** Opening Exercise data block **

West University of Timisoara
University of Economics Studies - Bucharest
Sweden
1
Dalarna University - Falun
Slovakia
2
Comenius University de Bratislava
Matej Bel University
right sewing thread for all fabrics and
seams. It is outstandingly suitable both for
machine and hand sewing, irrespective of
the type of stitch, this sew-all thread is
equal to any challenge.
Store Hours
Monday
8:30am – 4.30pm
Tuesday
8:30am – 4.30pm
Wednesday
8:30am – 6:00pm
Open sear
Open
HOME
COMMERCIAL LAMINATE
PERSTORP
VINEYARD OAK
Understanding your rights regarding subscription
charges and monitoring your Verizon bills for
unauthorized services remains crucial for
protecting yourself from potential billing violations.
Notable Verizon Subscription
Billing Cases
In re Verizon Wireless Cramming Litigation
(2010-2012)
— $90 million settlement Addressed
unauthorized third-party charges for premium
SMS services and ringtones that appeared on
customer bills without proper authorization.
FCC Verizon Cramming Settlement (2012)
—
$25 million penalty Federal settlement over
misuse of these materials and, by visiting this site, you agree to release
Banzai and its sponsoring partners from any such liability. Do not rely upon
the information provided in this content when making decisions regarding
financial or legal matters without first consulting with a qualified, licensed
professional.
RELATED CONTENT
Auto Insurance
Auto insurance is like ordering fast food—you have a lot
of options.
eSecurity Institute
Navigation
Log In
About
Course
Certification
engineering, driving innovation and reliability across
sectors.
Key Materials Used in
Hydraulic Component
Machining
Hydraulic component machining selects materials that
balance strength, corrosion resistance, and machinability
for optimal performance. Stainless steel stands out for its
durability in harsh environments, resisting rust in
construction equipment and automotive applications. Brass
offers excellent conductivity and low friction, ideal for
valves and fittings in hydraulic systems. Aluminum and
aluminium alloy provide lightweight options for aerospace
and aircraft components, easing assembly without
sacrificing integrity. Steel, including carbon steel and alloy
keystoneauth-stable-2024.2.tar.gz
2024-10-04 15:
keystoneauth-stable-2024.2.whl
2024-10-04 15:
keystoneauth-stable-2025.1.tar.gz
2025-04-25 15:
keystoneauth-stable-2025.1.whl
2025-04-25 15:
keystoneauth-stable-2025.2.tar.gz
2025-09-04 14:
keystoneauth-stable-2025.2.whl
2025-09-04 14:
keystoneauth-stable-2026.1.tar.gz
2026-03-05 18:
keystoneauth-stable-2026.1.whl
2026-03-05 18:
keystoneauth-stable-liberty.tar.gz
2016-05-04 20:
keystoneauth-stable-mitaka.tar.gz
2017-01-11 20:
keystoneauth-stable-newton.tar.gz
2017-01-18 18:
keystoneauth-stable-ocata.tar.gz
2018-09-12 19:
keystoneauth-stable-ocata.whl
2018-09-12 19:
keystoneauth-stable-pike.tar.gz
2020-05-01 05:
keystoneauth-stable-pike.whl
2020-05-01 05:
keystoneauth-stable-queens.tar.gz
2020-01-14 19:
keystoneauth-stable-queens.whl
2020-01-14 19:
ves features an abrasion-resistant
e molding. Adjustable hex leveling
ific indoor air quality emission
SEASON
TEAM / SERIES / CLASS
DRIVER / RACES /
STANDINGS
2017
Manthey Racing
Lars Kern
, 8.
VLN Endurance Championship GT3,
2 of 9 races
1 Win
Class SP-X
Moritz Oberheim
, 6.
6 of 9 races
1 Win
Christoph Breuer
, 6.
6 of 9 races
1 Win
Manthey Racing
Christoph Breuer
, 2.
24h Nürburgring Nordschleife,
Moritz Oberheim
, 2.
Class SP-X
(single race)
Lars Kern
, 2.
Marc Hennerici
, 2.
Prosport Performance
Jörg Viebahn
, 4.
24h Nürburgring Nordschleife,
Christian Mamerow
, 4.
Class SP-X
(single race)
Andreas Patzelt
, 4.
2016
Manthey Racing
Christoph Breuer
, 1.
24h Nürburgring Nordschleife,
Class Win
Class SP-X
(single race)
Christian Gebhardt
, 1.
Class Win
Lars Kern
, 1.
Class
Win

** Closing Exercise data block **

Format every line of the items above as a JSON list of strings, one string per line, omitting blank lines.

[
  "West University of Timisoara",
  "University of Economics Studies - Bucharest",
  "Sweden",
  "1",
  "Dalarna University - Falun",
  "Slovakia",
  "2",
  "Comenius University de Bratislava",
  "Matej Bel University",
  "right sewing thread for all fabrics and",
  "seams. It is outstandingly suitable both for",
  "machine and hand sewing, irrespective of",
  "the type of stitch, this sew-all thread is",
  "equal to any challenge.",
  "Store Hours",
  "Monday",
  "8:30am – 4.30pm",
  "Tuesday",
  "8:30am – 4.30pm",
  "Wednesday",
  "8:30am – 6:00pm",
  "Open sear",
  "Open",
  "HOME",
  "COMMERCIAL LAMINATE",
  "PERSTORP",
  "VINEYARD OAK",
  "Understanding your rights regarding subscription",
  "charges and monitoring your Verizon bills for",
  "unauthorized services remains crucial for",
  "protecting yourself from potential billing violations.",
  "Notable Verizon Subscription",
  "Billing Cases",
  "In re Verizon Wireless Cramming Litigation",
  "(2010-2012)",
  "— $90 million settlement Addressed",
  "unauthorized third-party charges for premium",
  "SMS services and ringtones that appeared on",
  "customer bills without proper authorization.",
  "FCC Verizon Cramming Settlement (2012)",
  "—",
  "$25 million penalty Federal settlement over",
  "misuse of these materials and, by visiting this site, you agree to release",
  "Banzai and its sponsoring partners from any such liability. Do not rely upon",
  "the information provided in this content when making decisions regarding",
  "financial or legal matters without first consulting with a qualified, licensed",
  "professional.",
  "RELATED CONTENT",
  "Auto Insurance",
  "Auto insurance is like ordering fast food—you have a lot",
  "of options.",
  "eSecurity Institute",
  "Navigation",
  "Log In",
  "About",
  "Course",
  "Certification",
  "engineering, driving innovation and reliability across",
  "sectors.",
  "Key Materials Used in",
  "Hydraulic Component",
  "Machining",
  "Hydraulic component machining selects materials that",
  "balance strength, corrosion resistance, and machinability",
  "for optimal performance. Stainless steel stands out for its",
  "durability in harsh environments, resisting rust in",
  "construction equipment and automotive applications. Brass",
  "offers excellent conductivity and low friction, ideal for",
  "valves and fittings in hydraulic systems. Aluminum and",
  "aluminium alloy provide lightweight options for aerospace",
  "and aircraft components, easing assembly without",
  "sacrificing integrity. Steel, including carbon steel and alloy",
  "keystoneauth-stable-2024.2.tar.gz",
  "2024-10-04 15:",
  "keystoneauth-stable-2024.2.whl",
  "2024-10-04 15:",
  "keystoneauth-stable-2025.1.tar.gz",
  "2025-04-25 15:",
  "keystoneauth-stable-2025.1.whl",
  "2025-04-25 15:",
  "keystoneauth-stable-2025.2.tar.gz",
  "2025-09-04 14:",
  "keystoneauth-stable-2025.2.whl",
  "2025-09-04 14:",
  "keystoneauth-stable-2026.1.tar.gz",
  "2026-03-05 18:",
  "keystoneauth-stable-2026.1.whl",
  "2026-03-05 18:",
  "keystoneauth-stable-liberty.tar.gz",
  "2016-05-04 20:",
  "keystoneauth-stable-mitaka.tar.gz",
  "2017-01-11 20:",
  "keystoneauth-stable-newton.tar.gz",
  "2017-01-18 18:",
  "keystoneauth-stable-ocata.tar.gz",
  "2018-09-12 19:",
  "keystoneauth-stable-ocata.whl",
  "2018-09-12 19:",
  "keystoneauth-stable-pike.tar.gz",
  "2020-05-01 05:",
  "keystoneauth-stable-pike.whl",
  "2020-05-01 05:",
  "keystoneauth-stable-queens.tar.gz",
  "2020-01-14 19:",
  "keystoneauth-stable-queens.whl",
  "2020-01-14 19:",
  "ves features an abrasion-resistant",
  "e molding. Adjustable hex leveling",
  "ific indoor air quality emission",
  "SEASON",
  "TEAM / SERIES / CLASS",
  "DRIVER / RACES /",
  "STANDINGS",
  "2017",
  "Manthey Racing",
  "Lars Kern",
  ", 8.",
  "VLN Endurance Championship GT3,",
  "2 of 9 races",
  "1 Win",
  "Class SP-X",
  "Moritz Oberheim",
  ", 6.",
  "6 of 9 races",
  "1 Win",
  "Christoph Breuer",
  ", 6.",
  "6 of 9 races",
  "1 Win",
  "Manthey Racing",
  "Christoph Breuer",
  ", 2.",
  "24h Nürburgring Nordschleife,",
  "Moritz Oberheim",
  ", 2.",
  "Class SP-X",
  "(single race)",
  "Lars Kern",
  ", 2.",
  "Marc Hennerici",
  ", 2.",
  "Prosport Performance",
  "Jörg Viebahn",
  ", 4.",
  "24h Nürburgring Nordschleife,",
  "Christian Mamerow",
  ", 4.",
  "Class SP-X",
  "(single race)",
  "Andreas Patzelt",
  ", 4.",
  "2016",
  "Manthey Racing",
  "Christoph Breuer",
  ", 1.",
  "24h Nürburgring Nordschleife,",
  "Class Win",
  "Class SP-X",
  "(single race)",
  "Christian Gebhardt",
  ", 1.",
  "Class Win",
  "Lars Kern",
  ", 1.",
  "Class",
  "Win"
]